Breast cancer: molecular mechanisms of underlying resistance and therapeutic approaches

Abstract

Breast cancer (BC) affects over 250,000 women in the US each year. Drug-resistant cancer cells are responsible for most breast cancer fatalities. Scientists are developing novel chemotherapeutic drugs and targeted therapy combinations to overcome cancer cell resistance. Combining drugs can reduce the chances of a tumor developing resistance to treatment. Clinical research has shown that combination chemotherapy enhances or improves survival, depending on the patient's response to treatment. Combination therapy is a highly successful supplemental cancer treatment. This review sheds light on intrinsic resistance to BC drugs and the importance of combination therapy for BC treatment. In addition to recurrence and metastasis of BC, the article discussed biomarkers for BC.

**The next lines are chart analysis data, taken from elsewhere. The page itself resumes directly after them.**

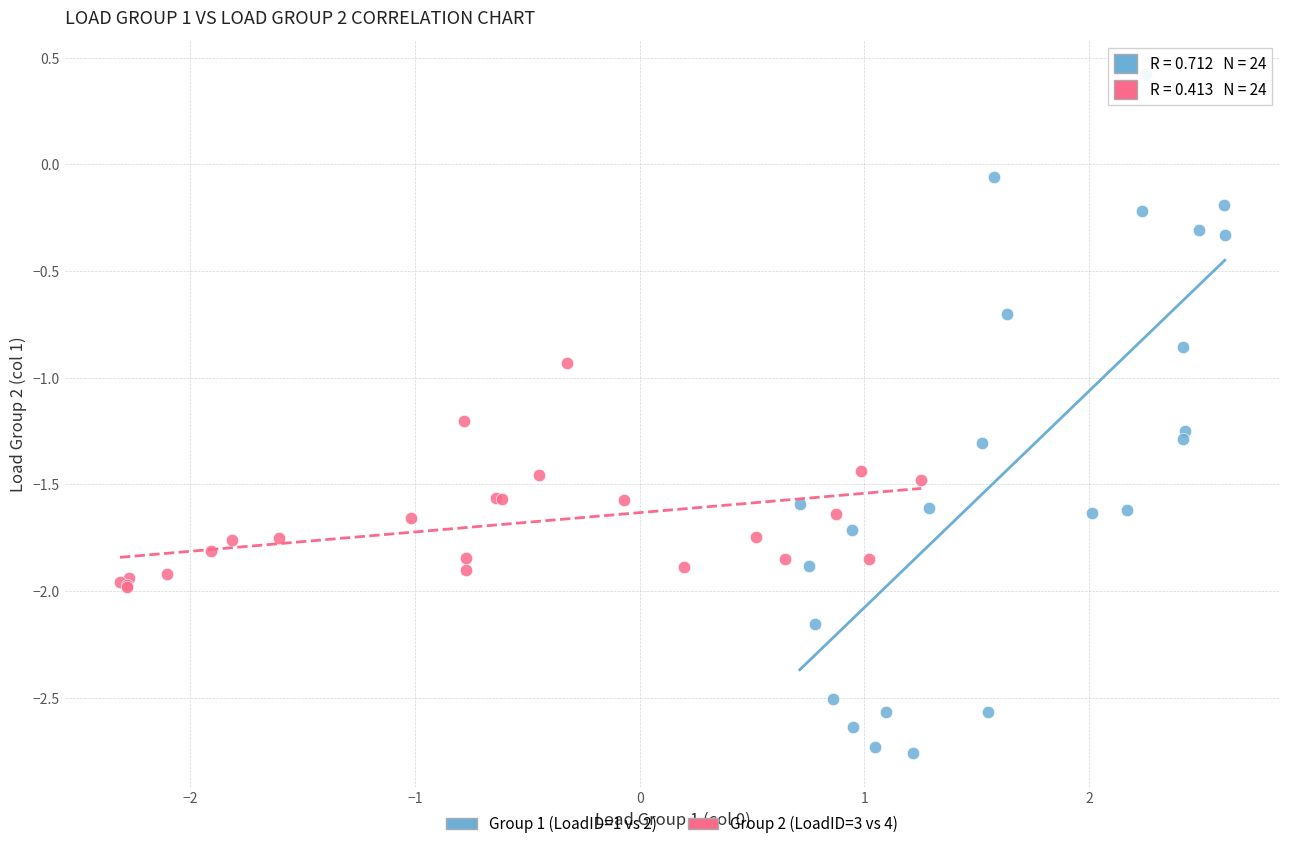

Which series reaches the minimum Y coordinate?

Group 1 (LoadID=1 vs 2)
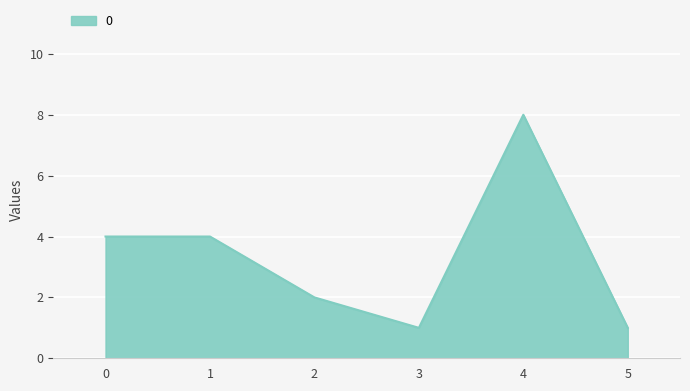

Approximately how many times larger is the value at 5 compared to 3?

1.0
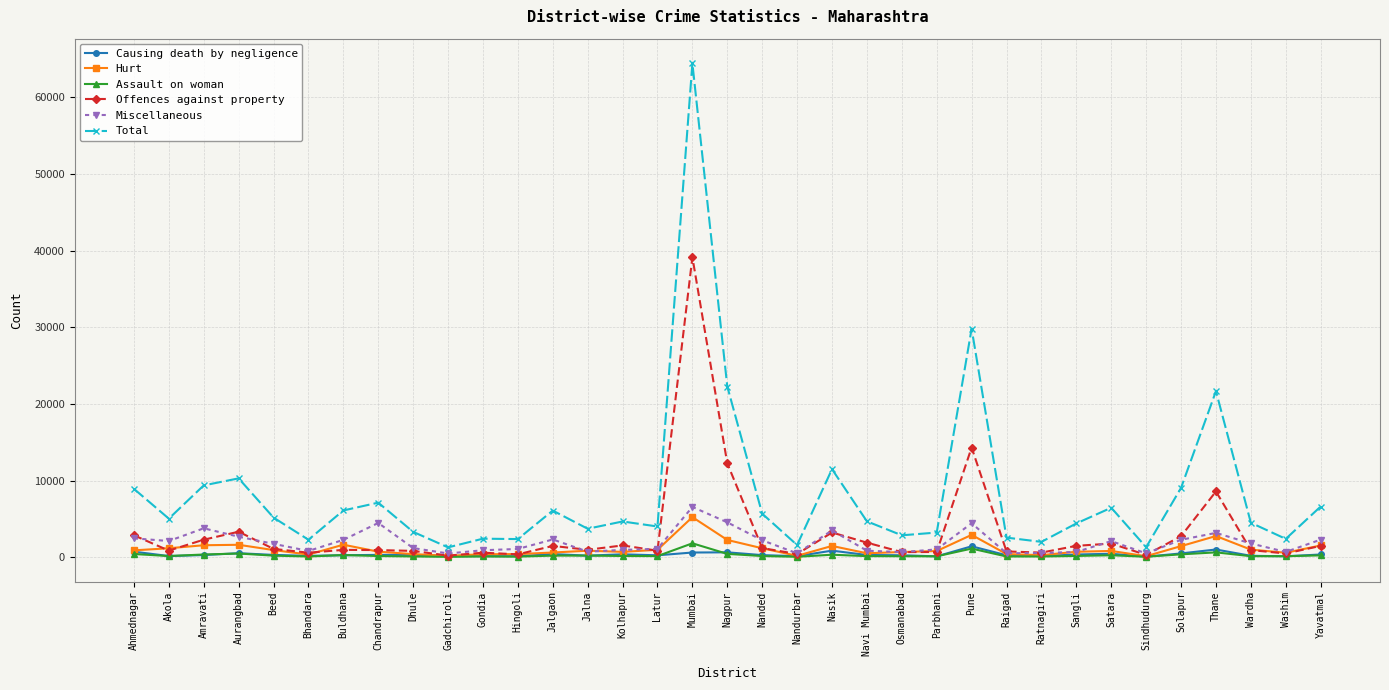

What is the difference between the Total values at Bhandara and Ratnagiri?

278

Keywords: Breast cancer; breast cancer biomarkers; breast cancer metastasis; breast cancer recurrence; combination therapies; intrinsic/acquired resistance.

Figure 1

This figure depicts the common locations of breast cancer metastases. Breast cancer can spread to bones, axillary lymph nodes, the liver, and the lungs. A tiny fraction of breast tumors can spread to the inner mammary gland, accounting for 10% to 40% of cases. Breast cancer can spread to different body regions based on the molecular subtype. When comparing luminal tumors to TNBC, lymphatic dissemination in TNBC is less common than in luminal malignancies.

Figure 2

A. Illustrates the Extrinsic and intrinsic factors such as extracellular matrix proteins, P-gp pump and ABC transporter efflux, and cytochrome P450 and glutathione transferases that are involved in the pathogenesis of cancer. B. Resistance to anticancer drugs can be caused by several mechanisms. As shown in the diagram above, cancer cells can survive and relapse in multiple ways. The mechanism includes MDR1 and MRP genes, miRNAs, CSCs, TME, Hypoxia, Cell cycle checkpoints, Drug uptake, DNA repair, Apoptosis, Drug metabolism, Stress response, and microbiota important mechanisms.

Figure 3

Both HER2 truncation and epitope masking reduce the amount of trastuzumab that can bind to HER2 in breast cancer. PI3K/Akt activity is also increased, and the Phosphodiesterase 1 (PDK1) gene has been changed. These pathways are being triggered at a considerably higher pace than they were previously. The immune system is also impaired.

Figure 4

HER2 is a cancer-causing gene with four membrane tyrosine kinase receptors (HER1-HER4), a molecular switch, and more than ten ligands. Ligand binding causes a conformational change in HER1, HER3, and HER4 that facilitates homo- or heterodimerization with another family member. HER2, which is gene-amplified and/or overexpressed in 20% of breast cancers, lacks a ligand and lies in an open conformation in the membrane. Due to its heterodimerization capability and increased expression, HER2 activates itself by homodimerizing with other ligand-bound HER members. In response to dimerization of the HER receptors, their TKs are activated. This initiates a phosphorylation cascade, which triggers downstream signaling pathways, including Ras/p42/44 MAPK and PI3K/AKT. By modifying and phosphorylating transcription factors and other parts of the transcription and cell-cycle machinery, downstream kinases stimulate the transcriptional and cell-cycle machinery. As a result, tumor cells can be stimulated to proliferate, survive, become angiogenic, and metastatic. Because HER3’s TK is inactive (X), the downstream signaling pathway can only be activated by heterodimerization with other HER members. According to the FDA, the HER2-targeted drugs approved for treating HER2+ breast cancer are trastuzumab, pertuzumab, trastuzumab DMT-1, and lapatinib.